Subrata Acharya received her Ph.D. in Computer Science from the University of Pittsburgh, 2008 & M.S. in Computer Engineering from Texas A&M University,College Station, 2004. She has published over 50 peer-reviewed book chapters, peer-reviewed papers at international conferences and in journals in the area of computer and information security. Acharya has obtained significant extramural funding to support her scholarship efforts, including $450K as PI and $230K as co- PI. of particular note is Acharya’s US patent 7966655 B2, awarded in 2011 with Wang Ge and Greenberg for Method and apparatus for optimizing a firewall. Acharya has also developed new courses in the area of health care informatics. She has mentored various students who have appeared as co-authors on her papers, and has supervised numerous undergraduate research projects, masters’ graduate projects, and doctoral dissertation studies.

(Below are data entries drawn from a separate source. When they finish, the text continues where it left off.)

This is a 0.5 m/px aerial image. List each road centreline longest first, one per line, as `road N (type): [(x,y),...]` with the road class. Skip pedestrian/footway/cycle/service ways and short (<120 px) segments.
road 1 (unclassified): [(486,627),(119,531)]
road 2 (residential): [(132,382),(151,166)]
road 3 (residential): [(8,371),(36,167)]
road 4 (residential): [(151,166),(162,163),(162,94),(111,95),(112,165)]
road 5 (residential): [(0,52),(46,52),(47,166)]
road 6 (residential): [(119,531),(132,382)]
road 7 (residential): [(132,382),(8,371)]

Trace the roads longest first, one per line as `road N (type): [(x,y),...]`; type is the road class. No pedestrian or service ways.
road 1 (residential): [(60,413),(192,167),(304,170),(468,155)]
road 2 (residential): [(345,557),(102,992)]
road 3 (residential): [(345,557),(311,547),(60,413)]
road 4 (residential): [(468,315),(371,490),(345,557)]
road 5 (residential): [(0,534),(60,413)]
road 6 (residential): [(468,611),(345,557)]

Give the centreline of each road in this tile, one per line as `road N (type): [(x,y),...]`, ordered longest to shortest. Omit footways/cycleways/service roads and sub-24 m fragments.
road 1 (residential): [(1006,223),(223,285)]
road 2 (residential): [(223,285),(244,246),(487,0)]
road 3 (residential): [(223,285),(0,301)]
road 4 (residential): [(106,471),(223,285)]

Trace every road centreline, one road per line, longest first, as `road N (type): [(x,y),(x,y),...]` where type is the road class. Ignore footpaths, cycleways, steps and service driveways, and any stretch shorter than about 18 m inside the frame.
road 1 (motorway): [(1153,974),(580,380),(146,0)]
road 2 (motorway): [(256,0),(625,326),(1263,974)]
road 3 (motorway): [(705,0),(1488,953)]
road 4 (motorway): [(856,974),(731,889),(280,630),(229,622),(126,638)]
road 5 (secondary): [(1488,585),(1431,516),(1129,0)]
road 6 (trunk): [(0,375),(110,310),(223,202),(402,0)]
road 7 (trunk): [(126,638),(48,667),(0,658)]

Apache Hadoop has the potential to offer powerful and cost effective solutions to big data analytics in health care systems; however, sensitive data stored within an HDFS infrastructure have equal potential to be an attractive target for exfiltration, corruption, unauthorized access, and modification. Pairing Apache Hadoop distribute file storage with hardware based Trusted Computing mechanisms based on TCG standards has the potential to alleviate risk of data compromise and maintain information compliance of federal and/or state governmental standards. With the growing use of Hadoop to tackle big data analytics involving sensitive health care data, an HDFS cluster could be a target for data exfiltration, corruption or modification. By implementing open, standards based Trusted Computing Technology at the infrastructure and application levels; a novel and robust security posture and protection is presented to address the issue. A discussion of the motivation for research on this topic, a threat model and evaluation of a targeted Advanced Persistent Threat against HDFS is presented and a set of common security concerns within HDFS is addressed through infrastructure and software involving integrity validation and data-at-rest encryption. To accomplish these goals, technology from the Trusted Computing Group, such as the pervasively available Trusted Platform Module is used. In addition, a discussion of design
considerations in building an encryption framework for Hadoop in a trustworthy manner is presented along with a description of performance and security results of experiments, creating an encryption scheme for Hadoop utilizing hardware key protections and AES-NI for encryption acceleration (based on data obtained from a real world large scale (> 400 beds) healthcare system). This work includes an evaluation of the recently implemented crypto framework for Hadoop and independent test of the performance claims of AES-NI is regarding mitigating encryption performance overhead.